![Andrew Braddock](https://the-riotact.com/wp-content/uploads/2020/10/2020-10-26-ACT-Greens-10-1200x800.jpg)
ACT Greens MLA Andrew Braddock wants separate swimming facilities and times for people who are averse to public sessions. Photo: Michelle Kroll.
The ACT Greens’ “inclusive” swimming push is anything but. In fact, they want taxpayers to shell out for exclusive use of a pool for select members of the community.
MLA Andrew Braddock may be well-intentioned. Helping more people to be water safe and enjoy physical health and fitness is an admirable goal.
But this type of proposal which on the surface appears harmless – in fact, all parties agreed to his motion in the Assembly – poses questions for us all about the direction of Australia as a free and open society.
Mr Braddock at least acknowledged that imposing exclusive swimming sessions on public pools was impractical. However, his motion still calls for future ACT Government swimming infrastructure to be designed in an “inclusive manner”, such as an enclosed smaller pool for those requiring privacy or sensory-friendly facilities and individual gender-neutral changing facilities.
The aim is to make it easier for sections of the community averse to public sessions to use a pool and learn to swim.

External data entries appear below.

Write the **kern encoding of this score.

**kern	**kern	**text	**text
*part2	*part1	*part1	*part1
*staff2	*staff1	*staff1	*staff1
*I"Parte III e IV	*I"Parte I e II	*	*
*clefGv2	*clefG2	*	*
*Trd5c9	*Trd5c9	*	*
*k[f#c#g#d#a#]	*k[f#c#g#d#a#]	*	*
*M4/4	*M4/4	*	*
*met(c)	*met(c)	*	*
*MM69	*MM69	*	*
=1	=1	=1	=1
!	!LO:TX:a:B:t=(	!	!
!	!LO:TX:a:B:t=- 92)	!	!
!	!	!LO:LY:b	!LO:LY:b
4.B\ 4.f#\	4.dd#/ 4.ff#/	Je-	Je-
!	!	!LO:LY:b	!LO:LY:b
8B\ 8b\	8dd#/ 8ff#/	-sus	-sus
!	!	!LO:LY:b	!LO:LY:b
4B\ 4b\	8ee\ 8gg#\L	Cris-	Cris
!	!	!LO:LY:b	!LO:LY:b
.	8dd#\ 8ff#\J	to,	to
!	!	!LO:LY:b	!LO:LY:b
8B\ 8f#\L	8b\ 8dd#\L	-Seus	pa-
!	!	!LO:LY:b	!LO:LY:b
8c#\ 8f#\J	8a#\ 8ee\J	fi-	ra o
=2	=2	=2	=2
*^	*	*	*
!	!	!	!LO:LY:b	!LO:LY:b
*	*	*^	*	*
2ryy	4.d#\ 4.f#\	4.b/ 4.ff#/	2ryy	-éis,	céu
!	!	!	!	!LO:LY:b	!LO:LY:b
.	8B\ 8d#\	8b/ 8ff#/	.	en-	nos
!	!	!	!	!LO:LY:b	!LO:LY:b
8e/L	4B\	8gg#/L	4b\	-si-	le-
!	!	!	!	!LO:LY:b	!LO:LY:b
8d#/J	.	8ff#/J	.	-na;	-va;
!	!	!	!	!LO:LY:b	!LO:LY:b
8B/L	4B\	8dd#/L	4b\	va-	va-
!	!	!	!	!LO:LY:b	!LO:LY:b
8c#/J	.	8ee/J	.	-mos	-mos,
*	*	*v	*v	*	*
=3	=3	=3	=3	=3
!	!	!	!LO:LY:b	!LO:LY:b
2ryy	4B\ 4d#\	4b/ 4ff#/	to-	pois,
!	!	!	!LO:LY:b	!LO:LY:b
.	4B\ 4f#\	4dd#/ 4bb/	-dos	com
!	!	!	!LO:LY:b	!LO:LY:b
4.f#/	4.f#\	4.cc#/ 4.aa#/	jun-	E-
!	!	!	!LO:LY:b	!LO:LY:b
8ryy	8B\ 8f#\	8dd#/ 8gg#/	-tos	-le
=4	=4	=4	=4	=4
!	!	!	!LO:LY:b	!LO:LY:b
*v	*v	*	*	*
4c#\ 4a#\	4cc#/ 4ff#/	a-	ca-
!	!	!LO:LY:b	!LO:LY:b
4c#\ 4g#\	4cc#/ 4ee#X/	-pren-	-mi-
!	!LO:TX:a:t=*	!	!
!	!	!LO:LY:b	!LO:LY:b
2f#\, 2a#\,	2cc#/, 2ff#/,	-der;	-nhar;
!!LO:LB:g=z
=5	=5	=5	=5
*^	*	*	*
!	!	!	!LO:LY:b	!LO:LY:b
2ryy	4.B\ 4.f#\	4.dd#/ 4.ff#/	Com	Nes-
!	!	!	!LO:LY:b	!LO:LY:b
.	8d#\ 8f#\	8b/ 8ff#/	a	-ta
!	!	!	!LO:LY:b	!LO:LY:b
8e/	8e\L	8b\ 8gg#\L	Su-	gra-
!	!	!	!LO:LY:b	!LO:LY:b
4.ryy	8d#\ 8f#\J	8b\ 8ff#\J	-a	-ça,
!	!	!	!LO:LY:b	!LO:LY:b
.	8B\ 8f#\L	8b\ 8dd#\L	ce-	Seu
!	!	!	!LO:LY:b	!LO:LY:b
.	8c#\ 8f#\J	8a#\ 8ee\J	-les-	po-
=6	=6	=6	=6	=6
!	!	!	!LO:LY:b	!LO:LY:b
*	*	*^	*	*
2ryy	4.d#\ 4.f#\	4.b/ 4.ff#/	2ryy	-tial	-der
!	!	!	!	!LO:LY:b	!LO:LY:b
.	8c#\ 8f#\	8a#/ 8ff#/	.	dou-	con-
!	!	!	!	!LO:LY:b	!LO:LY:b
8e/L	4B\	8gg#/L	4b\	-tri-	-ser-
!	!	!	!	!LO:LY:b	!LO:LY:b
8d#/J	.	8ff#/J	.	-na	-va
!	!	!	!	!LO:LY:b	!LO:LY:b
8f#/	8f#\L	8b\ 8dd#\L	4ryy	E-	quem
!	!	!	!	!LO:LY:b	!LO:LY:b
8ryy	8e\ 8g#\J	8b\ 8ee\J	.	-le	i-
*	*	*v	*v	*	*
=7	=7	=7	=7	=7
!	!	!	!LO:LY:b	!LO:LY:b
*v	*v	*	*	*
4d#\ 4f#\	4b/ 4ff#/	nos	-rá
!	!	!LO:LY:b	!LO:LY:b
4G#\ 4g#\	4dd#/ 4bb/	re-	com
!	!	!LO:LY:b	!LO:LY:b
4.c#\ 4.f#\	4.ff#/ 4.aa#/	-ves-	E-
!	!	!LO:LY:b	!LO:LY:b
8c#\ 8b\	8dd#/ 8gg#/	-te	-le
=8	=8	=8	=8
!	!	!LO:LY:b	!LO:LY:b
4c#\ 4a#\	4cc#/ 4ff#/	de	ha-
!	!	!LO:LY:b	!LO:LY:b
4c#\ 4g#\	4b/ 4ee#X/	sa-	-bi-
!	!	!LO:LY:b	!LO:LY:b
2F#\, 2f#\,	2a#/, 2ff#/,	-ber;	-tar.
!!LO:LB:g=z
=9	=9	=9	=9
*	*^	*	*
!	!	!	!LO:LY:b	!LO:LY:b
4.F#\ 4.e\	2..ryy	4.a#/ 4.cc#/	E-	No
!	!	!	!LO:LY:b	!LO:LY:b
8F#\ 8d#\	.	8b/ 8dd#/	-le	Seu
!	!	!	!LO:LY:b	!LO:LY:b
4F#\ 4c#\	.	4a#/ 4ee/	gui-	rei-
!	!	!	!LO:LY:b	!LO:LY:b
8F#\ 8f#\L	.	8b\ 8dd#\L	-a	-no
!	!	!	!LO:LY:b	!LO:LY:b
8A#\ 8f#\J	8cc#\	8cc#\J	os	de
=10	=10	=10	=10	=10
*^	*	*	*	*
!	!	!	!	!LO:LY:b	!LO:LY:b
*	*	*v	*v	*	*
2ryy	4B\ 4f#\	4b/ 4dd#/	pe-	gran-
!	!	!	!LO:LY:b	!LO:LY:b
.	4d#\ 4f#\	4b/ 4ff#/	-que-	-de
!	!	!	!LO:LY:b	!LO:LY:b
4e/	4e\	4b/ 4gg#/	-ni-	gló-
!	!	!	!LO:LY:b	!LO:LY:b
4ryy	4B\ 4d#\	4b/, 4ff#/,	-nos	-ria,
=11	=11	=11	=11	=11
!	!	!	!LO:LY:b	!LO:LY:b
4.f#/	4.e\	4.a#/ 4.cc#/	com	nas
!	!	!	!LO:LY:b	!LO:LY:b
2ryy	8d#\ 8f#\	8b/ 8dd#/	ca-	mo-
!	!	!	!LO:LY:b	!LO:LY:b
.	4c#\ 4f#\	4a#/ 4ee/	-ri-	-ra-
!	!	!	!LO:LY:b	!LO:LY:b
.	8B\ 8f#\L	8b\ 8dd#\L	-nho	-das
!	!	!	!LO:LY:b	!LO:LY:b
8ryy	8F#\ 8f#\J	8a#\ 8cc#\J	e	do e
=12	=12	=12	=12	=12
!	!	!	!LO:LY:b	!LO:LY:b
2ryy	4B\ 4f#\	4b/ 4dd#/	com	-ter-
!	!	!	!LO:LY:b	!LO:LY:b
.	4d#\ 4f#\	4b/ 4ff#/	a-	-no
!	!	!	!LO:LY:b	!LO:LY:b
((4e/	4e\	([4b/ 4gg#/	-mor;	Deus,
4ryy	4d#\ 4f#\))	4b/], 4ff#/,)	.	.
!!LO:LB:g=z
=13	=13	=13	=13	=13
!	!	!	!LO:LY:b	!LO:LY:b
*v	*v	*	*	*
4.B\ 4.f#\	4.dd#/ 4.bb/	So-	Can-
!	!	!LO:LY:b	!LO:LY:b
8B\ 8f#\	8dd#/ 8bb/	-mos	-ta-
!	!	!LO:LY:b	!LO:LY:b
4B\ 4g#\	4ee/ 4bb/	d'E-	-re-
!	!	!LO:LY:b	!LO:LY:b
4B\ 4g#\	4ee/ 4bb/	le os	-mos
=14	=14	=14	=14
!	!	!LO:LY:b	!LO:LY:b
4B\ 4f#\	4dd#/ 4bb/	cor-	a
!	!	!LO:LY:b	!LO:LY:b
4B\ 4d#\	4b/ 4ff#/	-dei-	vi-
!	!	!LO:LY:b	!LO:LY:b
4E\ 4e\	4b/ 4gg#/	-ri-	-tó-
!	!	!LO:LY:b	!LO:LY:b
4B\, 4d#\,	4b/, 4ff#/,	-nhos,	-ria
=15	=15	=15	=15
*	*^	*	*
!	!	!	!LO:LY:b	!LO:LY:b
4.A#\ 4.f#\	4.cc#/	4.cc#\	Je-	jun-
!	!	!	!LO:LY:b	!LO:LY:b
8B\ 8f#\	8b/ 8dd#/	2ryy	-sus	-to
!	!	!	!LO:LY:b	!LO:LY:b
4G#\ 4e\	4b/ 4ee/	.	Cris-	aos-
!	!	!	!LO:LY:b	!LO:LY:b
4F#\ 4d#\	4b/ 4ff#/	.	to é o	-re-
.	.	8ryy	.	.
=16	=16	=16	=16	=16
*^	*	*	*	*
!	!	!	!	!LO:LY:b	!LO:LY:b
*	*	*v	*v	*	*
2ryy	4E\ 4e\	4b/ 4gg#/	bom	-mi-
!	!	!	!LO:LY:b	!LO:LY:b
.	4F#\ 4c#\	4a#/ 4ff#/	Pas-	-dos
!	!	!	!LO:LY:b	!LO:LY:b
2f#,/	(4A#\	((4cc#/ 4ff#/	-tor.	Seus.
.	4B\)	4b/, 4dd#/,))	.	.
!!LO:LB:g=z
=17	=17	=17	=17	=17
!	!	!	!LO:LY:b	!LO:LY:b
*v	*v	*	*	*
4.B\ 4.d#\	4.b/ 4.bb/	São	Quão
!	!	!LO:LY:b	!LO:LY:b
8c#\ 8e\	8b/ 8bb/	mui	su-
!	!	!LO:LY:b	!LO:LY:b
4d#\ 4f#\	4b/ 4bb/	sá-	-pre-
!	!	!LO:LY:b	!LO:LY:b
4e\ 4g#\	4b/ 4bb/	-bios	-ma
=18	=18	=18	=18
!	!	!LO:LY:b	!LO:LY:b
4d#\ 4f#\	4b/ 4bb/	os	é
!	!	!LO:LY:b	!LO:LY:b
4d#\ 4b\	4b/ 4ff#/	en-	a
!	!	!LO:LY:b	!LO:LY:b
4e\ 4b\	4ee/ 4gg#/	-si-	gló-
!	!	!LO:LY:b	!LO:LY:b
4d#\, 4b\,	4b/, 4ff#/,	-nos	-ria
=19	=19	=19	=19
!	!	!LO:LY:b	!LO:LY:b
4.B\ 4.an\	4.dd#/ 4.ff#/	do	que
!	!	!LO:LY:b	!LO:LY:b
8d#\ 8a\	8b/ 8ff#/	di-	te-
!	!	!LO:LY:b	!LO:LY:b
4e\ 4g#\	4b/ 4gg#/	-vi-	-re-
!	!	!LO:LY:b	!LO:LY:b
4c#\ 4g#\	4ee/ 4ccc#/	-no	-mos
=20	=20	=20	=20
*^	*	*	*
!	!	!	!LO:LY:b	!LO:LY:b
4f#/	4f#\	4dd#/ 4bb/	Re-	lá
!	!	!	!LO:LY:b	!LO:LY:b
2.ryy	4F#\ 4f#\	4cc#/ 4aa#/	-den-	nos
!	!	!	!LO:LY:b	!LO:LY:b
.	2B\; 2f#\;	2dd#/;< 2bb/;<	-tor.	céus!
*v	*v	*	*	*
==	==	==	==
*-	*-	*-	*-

These include certain women from cultural communities and trans and gender-diverse people.
The government has already trialled gender-specific swim sessions and supported two short-term programs through the annual Sport and Recreation Grants to support migrant and refugee swim programs, so the idea is not new.
But Mr Braddock’s successful motion broadens the concept and entrenches it as government policy.
Mr Braddock says the government could contract some of the city’s smaller, private pools to hold specific sessions, at least, it is assumed, until public pools have facilities to cater for these groups.
The question is: should taxpayers have to pay for this, and should government be encouraging the establishment of separate facilities on cultural grounds for such a small minority as the hard-to-define trans and gender-diverse community?
As a community, Australia celebrates the fact that it has discarded social rules that inhibited and held back women and, for the most part, embraced sexual equality and equal participation, reducing exclusive men’s clubs to anachronisms.
In recent times, Australia has accepted homosexuality, overwhelmingly supported same-sex marriage and is coming to an increasingly sophisticated view on gender.
Despite growing inequality, we still consider ourselves an egalitarian society, at least one with equal opportunity. There is no greater symbol of that than the almost stripped-bare environment of the beach and public pool where people of all backgrounds, shapes and sizes co-exist safely and without self-consciousness.
Mr Braddock’s proposal undermines this openness and panders to, say, sections of the Muslim community whose view on women and gender bear no relation to the modern democratic society that Australian women have spent decades working for and continue to work for.
If groups wish to hire facilities for private, exclusive use or businesses such as gyms want to set up single-gender premises, much like men’s clubs continue to exist, then, that is their business.
But public policy like Mr Braddock champions, which eventually would result in separate facilities, is regressive and would contribute to less openness.
The different migrant streams that have come to this country have absorbed our way of life and enhanced our society at the same time, but government should not have to make allowances for and help perpetuate cultural beliefs and practices that are antithetical to that open and free society where men and women mix comfortably on equal terms.
The other question about this type of approach is just how many different segments of society do we expect government, or a pool, to cater for and at what cost?
At least Mr Braddock’s motion calls for the government to ensure that public pools clearly communicate that all are welcome, as they should be.
But all parties in the Assembly might wish to ponder the unintended consequences of other sections of the motion.